─── DOCUMENT SEGMENT

Luring in younger bulb growers
Nicholas plummer (Fri, 18 Oct 2013 10:30:46 PDT)
When I joined the local orchid society at age 21, I was by far the
youngest member. Now that I am comfortably middle aged, I look around and
see lots of people my own age. There are still very few 20-year olds, but
the orchid society hasn't withered away in the past 20 years. Apparently,
a bunch of my peers who didn't care about plants when we were young are now
enthusiastic orchid growers (or bulb growers, or succulent growers). This
makes sense to me. The percentage of 20-somethings who build light gardens
in their student apartments is probably small compared to the number of
middle aged people who own houses with gardens. My conclusion is that
horticultural societies probably shouldn't worry too much about attracting
young people in particular. As long as membership is stable or slowly
growing, the age of members isn't so important.

──────
─── DATA EXTRACT

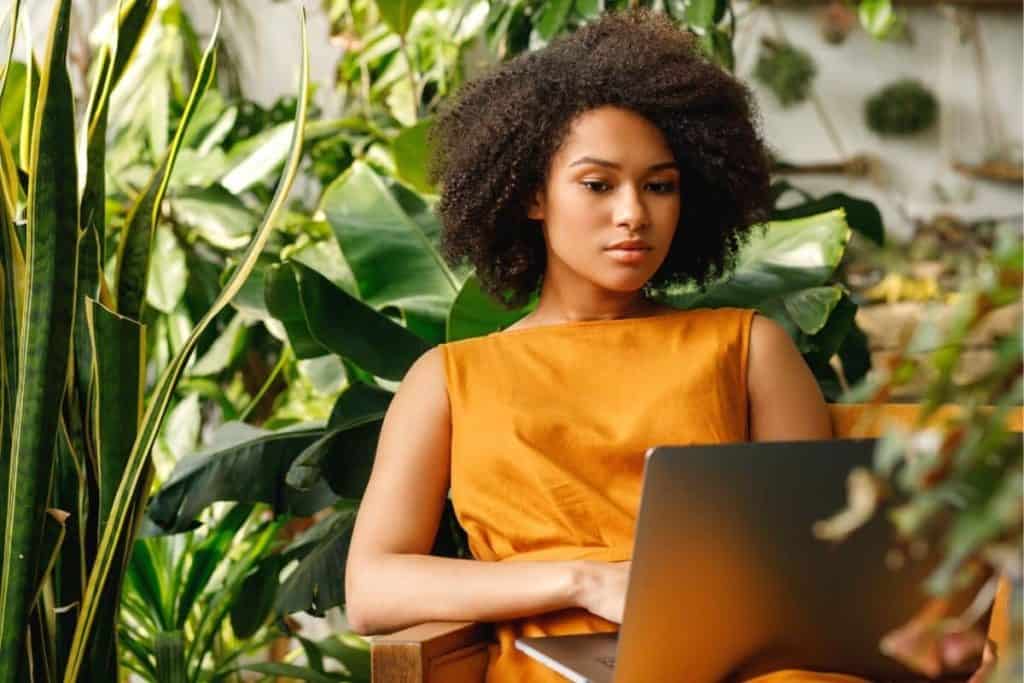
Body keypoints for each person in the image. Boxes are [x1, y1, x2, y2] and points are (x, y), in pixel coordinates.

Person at [343, 10, 985, 683]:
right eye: (598, 184)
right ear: (531, 194)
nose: (634, 214)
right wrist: (584, 581)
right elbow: (373, 586)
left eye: (660, 185)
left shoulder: (746, 348)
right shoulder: (449, 378)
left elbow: (816, 575)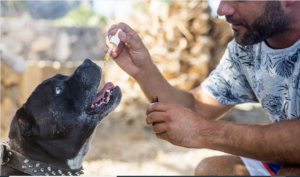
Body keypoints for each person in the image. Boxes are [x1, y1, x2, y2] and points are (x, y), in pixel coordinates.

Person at [103, 1, 300, 176]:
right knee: (212, 171)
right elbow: (196, 107)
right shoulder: (247, 51)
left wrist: (205, 132)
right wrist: (143, 70)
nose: (222, 9)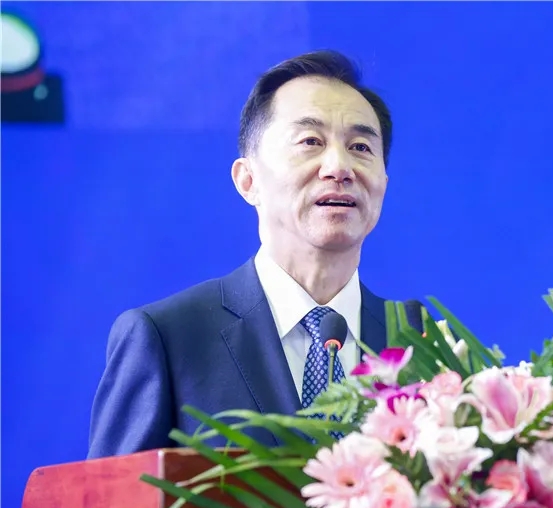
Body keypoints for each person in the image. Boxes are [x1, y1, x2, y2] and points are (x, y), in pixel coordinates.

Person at [87, 50, 394, 459]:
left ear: (383, 181)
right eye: (310, 142)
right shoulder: (167, 338)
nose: (339, 167)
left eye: (361, 147)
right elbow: (113, 498)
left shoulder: (424, 344)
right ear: (248, 180)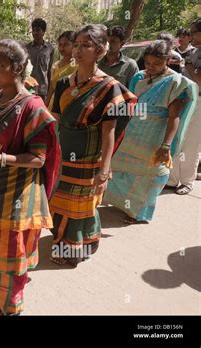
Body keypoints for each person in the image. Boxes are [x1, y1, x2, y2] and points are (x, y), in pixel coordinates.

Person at [0, 39, 61, 316]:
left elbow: (40, 158)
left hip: (19, 192)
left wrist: (1, 158)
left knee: (10, 249)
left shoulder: (33, 108)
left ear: (17, 68)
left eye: (0, 65)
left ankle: (8, 301)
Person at [49, 24, 136, 265]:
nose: (77, 50)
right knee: (58, 198)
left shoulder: (109, 87)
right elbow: (54, 119)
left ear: (99, 50)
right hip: (62, 150)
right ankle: (61, 238)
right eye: (76, 44)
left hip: (88, 155)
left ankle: (75, 249)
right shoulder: (63, 84)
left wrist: (105, 167)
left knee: (80, 204)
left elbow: (109, 131)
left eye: (85, 45)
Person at [105, 40, 198, 223]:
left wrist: (166, 145)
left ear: (168, 60)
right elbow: (131, 104)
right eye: (148, 63)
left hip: (155, 135)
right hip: (134, 131)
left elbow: (174, 117)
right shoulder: (139, 77)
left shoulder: (175, 82)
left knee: (149, 176)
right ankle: (124, 204)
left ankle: (139, 214)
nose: (151, 67)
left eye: (157, 64)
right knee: (124, 169)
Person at [166, 18, 201, 193]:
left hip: (199, 101)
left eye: (193, 31)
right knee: (178, 137)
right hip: (187, 98)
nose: (189, 34)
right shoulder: (195, 52)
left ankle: (187, 181)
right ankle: (172, 179)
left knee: (192, 143)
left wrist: (187, 66)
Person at [46, 31, 78, 109]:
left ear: (74, 45)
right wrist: (45, 106)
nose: (62, 48)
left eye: (66, 44)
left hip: (69, 106)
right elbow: (51, 89)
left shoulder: (77, 66)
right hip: (53, 105)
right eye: (60, 45)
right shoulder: (55, 65)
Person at [26, 18, 55, 103]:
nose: (35, 33)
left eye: (38, 30)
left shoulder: (50, 49)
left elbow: (49, 70)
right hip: (28, 86)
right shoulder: (26, 47)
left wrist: (49, 90)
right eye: (33, 30)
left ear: (44, 31)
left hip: (43, 88)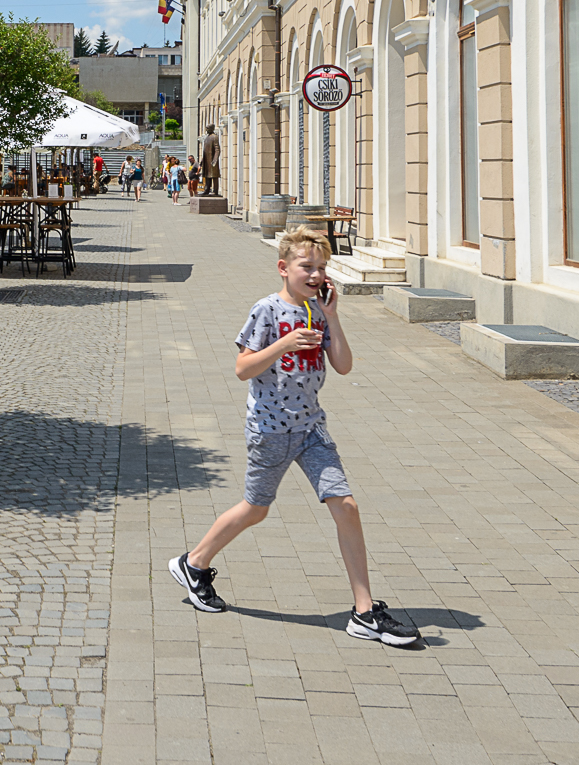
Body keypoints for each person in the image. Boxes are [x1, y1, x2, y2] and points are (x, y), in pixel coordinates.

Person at [167, 228, 421, 648]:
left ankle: (363, 611)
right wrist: (285, 342)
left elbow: (343, 366)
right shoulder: (266, 310)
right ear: (284, 269)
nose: (316, 274)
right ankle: (193, 562)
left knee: (346, 506)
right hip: (269, 431)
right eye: (307, 266)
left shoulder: (319, 311)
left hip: (311, 429)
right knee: (255, 510)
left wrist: (334, 317)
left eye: (322, 268)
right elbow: (242, 368)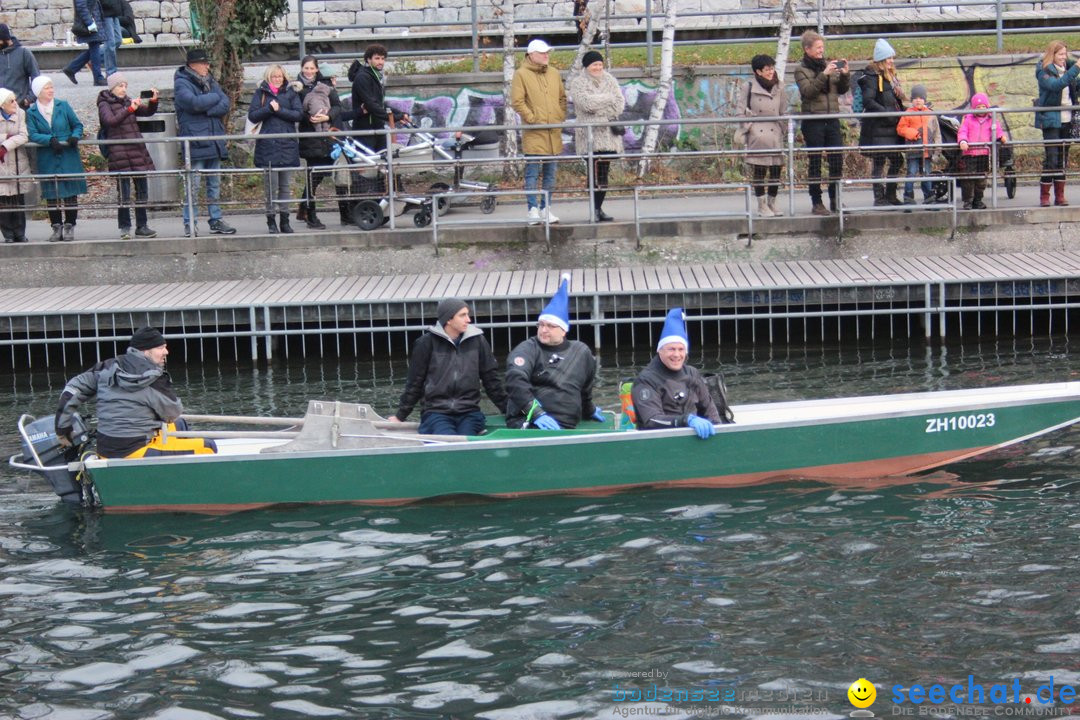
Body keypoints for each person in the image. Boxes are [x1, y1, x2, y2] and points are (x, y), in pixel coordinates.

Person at [54, 326, 216, 459]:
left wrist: (62, 429)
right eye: (161, 348)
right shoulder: (155, 380)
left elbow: (72, 390)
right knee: (208, 447)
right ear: (146, 351)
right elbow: (172, 412)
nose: (166, 352)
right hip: (134, 452)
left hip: (105, 450)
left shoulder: (106, 367)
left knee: (179, 424)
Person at [388, 298, 508, 435]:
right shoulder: (425, 343)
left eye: (467, 314)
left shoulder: (478, 341)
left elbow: (492, 381)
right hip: (436, 412)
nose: (468, 320)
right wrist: (400, 416)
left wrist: (509, 410)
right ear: (449, 320)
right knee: (446, 437)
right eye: (462, 315)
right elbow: (415, 383)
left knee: (466, 438)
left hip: (469, 412)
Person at [504, 274, 603, 430]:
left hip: (567, 423)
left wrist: (589, 410)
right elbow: (515, 380)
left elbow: (585, 389)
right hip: (530, 420)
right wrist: (536, 413)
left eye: (550, 326)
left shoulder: (581, 352)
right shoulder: (527, 349)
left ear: (563, 330)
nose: (544, 330)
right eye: (541, 325)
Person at [631, 308, 722, 439]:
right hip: (660, 442)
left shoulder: (692, 373)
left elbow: (708, 408)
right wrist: (685, 420)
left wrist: (718, 432)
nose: (676, 355)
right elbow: (652, 420)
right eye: (671, 349)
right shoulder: (646, 380)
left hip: (695, 439)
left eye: (681, 349)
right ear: (660, 351)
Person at [174, 48, 236, 236]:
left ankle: (215, 220)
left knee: (214, 185)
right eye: (204, 63)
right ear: (193, 65)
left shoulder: (210, 81)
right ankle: (190, 223)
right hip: (196, 142)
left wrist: (206, 108)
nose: (208, 66)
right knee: (193, 186)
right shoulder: (181, 83)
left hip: (214, 140)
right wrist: (214, 99)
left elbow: (225, 103)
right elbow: (193, 103)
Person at [511, 38, 567, 225]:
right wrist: (532, 118)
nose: (546, 55)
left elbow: (562, 97)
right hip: (534, 131)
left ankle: (546, 208)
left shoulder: (554, 73)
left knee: (550, 173)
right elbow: (517, 101)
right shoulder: (521, 74)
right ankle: (532, 209)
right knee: (532, 172)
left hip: (553, 130)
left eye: (547, 52)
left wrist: (559, 115)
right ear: (531, 55)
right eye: (542, 53)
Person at [25, 76, 87, 243]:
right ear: (38, 92)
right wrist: (49, 140)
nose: (51, 90)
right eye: (47, 88)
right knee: (51, 193)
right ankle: (56, 226)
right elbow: (32, 133)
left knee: (70, 191)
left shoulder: (63, 105)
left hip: (67, 153)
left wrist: (74, 136)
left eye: (51, 87)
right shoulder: (31, 112)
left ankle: (69, 225)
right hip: (48, 155)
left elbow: (77, 124)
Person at [97, 72, 159, 239]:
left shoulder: (126, 100)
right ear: (112, 88)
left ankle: (142, 225)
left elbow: (147, 113)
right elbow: (110, 121)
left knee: (142, 190)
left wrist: (153, 102)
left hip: (136, 150)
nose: (124, 89)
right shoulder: (104, 103)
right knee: (123, 192)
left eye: (125, 86)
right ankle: (125, 227)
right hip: (119, 153)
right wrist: (129, 109)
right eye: (120, 86)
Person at [794, 30, 848, 216]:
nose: (821, 51)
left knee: (836, 161)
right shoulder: (801, 69)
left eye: (822, 48)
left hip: (831, 119)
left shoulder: (828, 66)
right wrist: (824, 74)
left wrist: (845, 75)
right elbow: (808, 92)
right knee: (815, 162)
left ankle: (835, 199)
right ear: (807, 49)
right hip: (813, 121)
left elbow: (841, 89)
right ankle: (816, 202)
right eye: (818, 48)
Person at [568, 50, 624, 223]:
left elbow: (619, 105)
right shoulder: (578, 83)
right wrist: (607, 99)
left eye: (600, 64)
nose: (598, 67)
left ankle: (598, 209)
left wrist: (598, 105)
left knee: (604, 174)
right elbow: (585, 104)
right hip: (589, 137)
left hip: (608, 136)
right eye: (594, 65)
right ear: (587, 66)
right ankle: (594, 209)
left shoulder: (610, 80)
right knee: (594, 174)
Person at [249, 64, 302, 234]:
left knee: (285, 186)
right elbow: (253, 115)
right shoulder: (261, 93)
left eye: (280, 76)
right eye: (274, 77)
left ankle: (285, 220)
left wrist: (278, 111)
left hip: (287, 144)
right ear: (268, 78)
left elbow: (298, 114)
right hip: (268, 145)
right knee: (271, 187)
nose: (278, 79)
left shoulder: (291, 92)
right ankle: (271, 220)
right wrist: (269, 109)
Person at [295, 55, 343, 230]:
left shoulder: (325, 85)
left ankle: (303, 207)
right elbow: (296, 110)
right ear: (302, 68)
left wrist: (327, 116)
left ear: (316, 69)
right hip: (310, 135)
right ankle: (311, 214)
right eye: (306, 68)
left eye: (311, 68)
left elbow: (338, 106)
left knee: (320, 174)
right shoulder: (296, 88)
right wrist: (310, 117)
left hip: (327, 135)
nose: (308, 71)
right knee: (313, 174)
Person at [737, 53, 787, 218]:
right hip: (757, 134)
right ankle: (761, 205)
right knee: (759, 169)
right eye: (767, 69)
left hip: (775, 133)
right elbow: (740, 111)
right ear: (758, 71)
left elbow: (783, 110)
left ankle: (772, 202)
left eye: (772, 68)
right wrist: (748, 127)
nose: (770, 72)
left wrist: (784, 129)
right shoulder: (749, 86)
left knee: (776, 169)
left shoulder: (779, 86)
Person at [858, 38, 906, 207]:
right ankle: (880, 198)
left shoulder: (890, 77)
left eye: (892, 58)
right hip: (878, 128)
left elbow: (893, 100)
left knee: (897, 160)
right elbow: (868, 101)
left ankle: (890, 195)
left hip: (891, 127)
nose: (892, 61)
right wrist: (887, 114)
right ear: (881, 59)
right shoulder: (872, 77)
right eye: (888, 58)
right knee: (879, 163)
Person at [1034, 40, 1080, 207]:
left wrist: (1074, 69)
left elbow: (1074, 86)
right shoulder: (1044, 71)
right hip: (1051, 121)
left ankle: (1060, 195)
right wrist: (1076, 69)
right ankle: (1044, 196)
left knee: (1062, 159)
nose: (1063, 57)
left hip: (1068, 121)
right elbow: (1056, 86)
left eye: (1065, 54)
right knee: (1052, 159)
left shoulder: (1068, 71)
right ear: (1052, 55)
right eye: (1060, 54)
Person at [957, 92, 1008, 211]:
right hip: (970, 154)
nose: (980, 109)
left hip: (984, 154)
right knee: (968, 179)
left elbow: (997, 131)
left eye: (983, 107)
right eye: (978, 107)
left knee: (981, 180)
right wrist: (963, 141)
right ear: (974, 108)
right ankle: (968, 201)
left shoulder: (991, 119)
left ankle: (978, 200)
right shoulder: (968, 119)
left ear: (987, 107)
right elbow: (962, 131)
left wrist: (1001, 137)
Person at [896, 84, 941, 205]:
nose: (918, 100)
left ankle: (929, 197)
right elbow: (901, 128)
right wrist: (912, 133)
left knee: (926, 174)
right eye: (915, 98)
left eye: (920, 98)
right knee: (911, 173)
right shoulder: (908, 113)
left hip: (927, 151)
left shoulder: (931, 114)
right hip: (913, 151)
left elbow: (937, 133)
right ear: (912, 100)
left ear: (924, 99)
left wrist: (937, 150)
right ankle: (908, 197)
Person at [0, 88, 29, 243]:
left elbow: (23, 136)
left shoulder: (20, 113)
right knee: (3, 199)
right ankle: (8, 234)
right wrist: (7, 136)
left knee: (18, 198)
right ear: (2, 105)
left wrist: (5, 146)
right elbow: (15, 136)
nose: (14, 103)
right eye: (10, 101)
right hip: (2, 164)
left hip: (17, 160)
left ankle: (20, 232)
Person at [63, 0, 107, 87]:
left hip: (94, 21)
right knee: (95, 49)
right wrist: (90, 23)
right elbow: (81, 6)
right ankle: (98, 78)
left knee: (94, 49)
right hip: (90, 23)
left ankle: (71, 68)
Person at [0, 24, 41, 109]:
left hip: (20, 108)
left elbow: (36, 77)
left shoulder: (24, 53)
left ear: (5, 40)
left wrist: (30, 98)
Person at [99, 0, 123, 78]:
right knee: (110, 43)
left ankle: (96, 58)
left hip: (114, 12)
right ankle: (111, 73)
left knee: (118, 40)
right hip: (105, 13)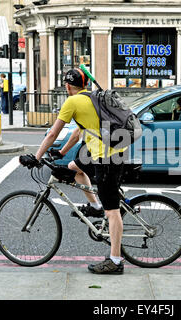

──────

__TASK TO COMPLETE__. Transcribe, word for word, the passage of the post on younger growers above that begins with the words "When I joined" and ends with "isn't so important.".

__ANSWER BOX__.
When I joined the local orchid society at age 21, I was by far the
youngest member. Now that I am comfortably middle aged, I look around and
see lots of people my own age. There are still very few 20-year olds, but
the orchid society hasn't withered away in the past 20 years. Apparently,
a bunch of my peers who didn't care about plants when we were young are now
enthusiastic orchid growers (or bulb growers, or succulent growers). This
makes sense to me. The percentage of 20-somethings who build light gardens
in their student apartments is probably small compared to the number of
middle aged people who own houses with gardens. My conclusion is that
horticultural societies probably shouldn't worry too much about attracting
young people in particular. As long as membership is stable or slowly
growing, the age of members isn't so important.